CASS LAKE — Cass Lake-Bena High School student and Accelerators member Caraira Jensen was recently named a scholarship recipient for the Northern Minnesota Robotics Conference Scholarship Program.
With plans to pursue engineering, Jensen will receive a $500 general scholarship for underrepresented groups, which is available to any student participating in robotics from the NMRC’s service area but awarded specifically to address the needs of underrepresented groups.
Students can pursue any career or area of interest they have during post-secondary education whether it’s a four-year or two-year institution or an industry-standard trade program, a release said.
Jensen wrote about her FIRST Robotics experiences in the essay portion of her scholarship application.
“I had thought about a lot of different careers I could go into, but none stood out.
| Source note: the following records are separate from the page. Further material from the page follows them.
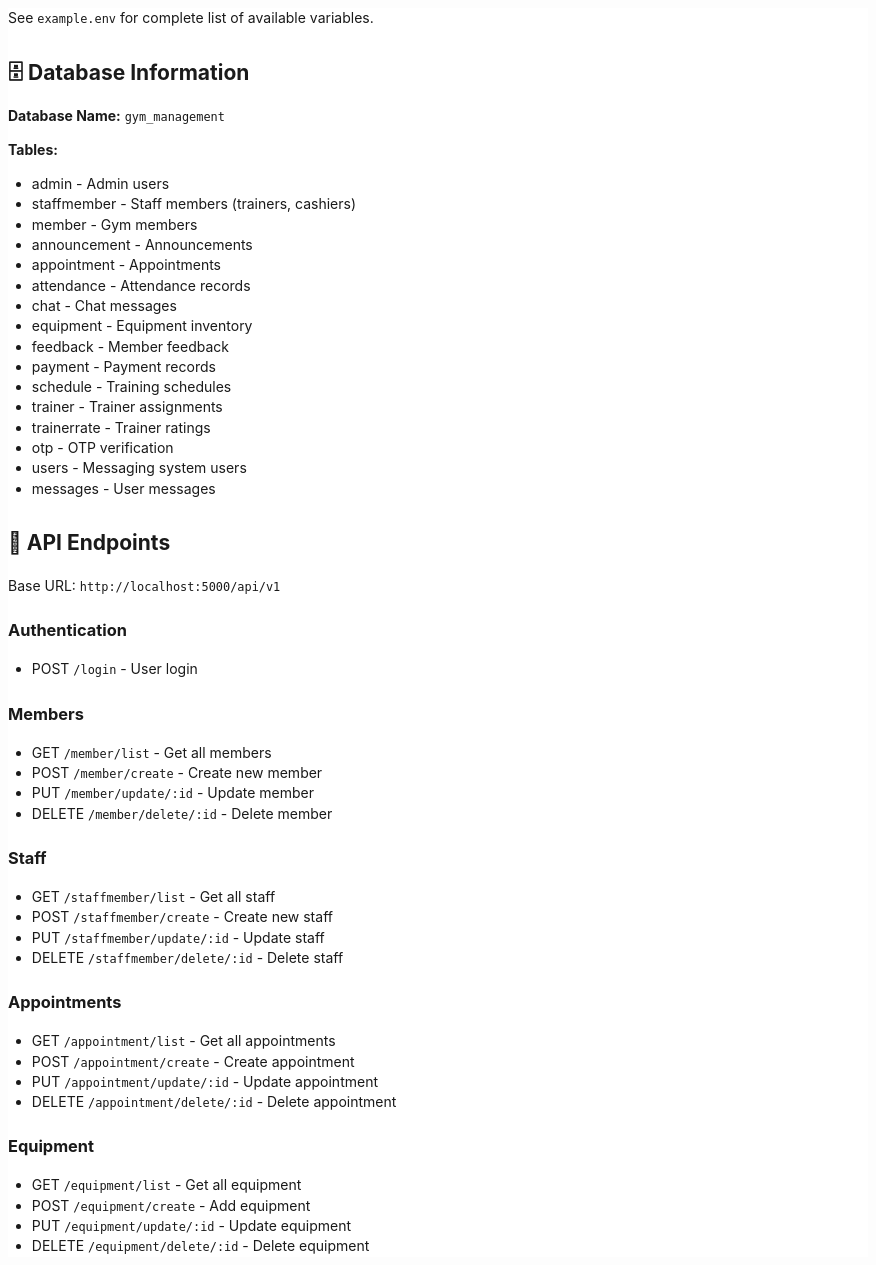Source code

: See `example.env` for complete list of available variables.

## 🗄️ Database Information

**Database Name:** `gym_management`

**Tables:**
- admin - Admin users
- staffmember - Staff members (trainers, cashiers)
- member - Gym members
- announcement - Announcements
- appointment - Appointments
- attendance - Attendance records
- chat - Chat messages
- equipment - Equipment inventory
- feedback - Member feedback
- payment - Payment records
- schedule - Training schedules
- trainer - Trainer assignments
- trainerrate - Trainer ratings
- otp - OTP verification
- users - Messaging system users
- messages - User messages

## 📡 API Endpoints

Base URL: `http://localhost:5000/api/v1`

### Authentication
- POST `/login` - User login

### Members
- GET `/member/list` - Get all members
- POST `/member/create` - Create new member
- PUT `/member/update/:id` - Update member
- DELETE `/member/delete/:id` - Delete member

### Staff
- GET `/staffmember/list` - Get all staff
- POST `/staffmember/create` - Create new staff
- PUT `/staffmember/update/:id` - Update staff
- DELETE `/staffmember/delete/:id` - Delete staff

### Appointments
- GET `/appointment/list` - Get all appointments
- POST `/appointment/create` - Create appointment
- PUT `/appointment/update/:id` - Update appointment
- DELETE `/appointment/delete/:id` - Delete appointment

### Equipment
- GET `/equipment/list` - Get all equipment
- POST `/equipment/create` - Add equipment
- PUT `/equipment/update/:id` - Update equipment
- DELETE `/equipment/delete/:id` - Delete equipment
Participating in robotics led me to the field of engineering,” she wrote. “Having hands-on experience and knowledge of engineering through robotics. ... I know the experiences that robotics has given me I can use throughout my whole life.
“Being a female going into the field of engineering, I know it is going to be tough, but FIRST has given me confidence in my abilities, I know I can do anything I want to.”
Cass Lake-Bena Head Coach Jesse Frost wrote a letter of recommendation for Jensen, stating, “Our boys' build team turns to her expertise for ideas. … She sees what needs to be done, or what aspect of the game needs to be built upon and leads the team to make those changes or learn that skill.“
A second $500 general scholarship was awarded to Alexandria High School student and Mechatronics member Alicia Erickson.
“The NMRC strongly believes that we should not only support our students while in high school but that we should do what we can to ensure that they have lifelong success,” the release added. “We want robotics to have a lasting and positive effect that students find life-changing.”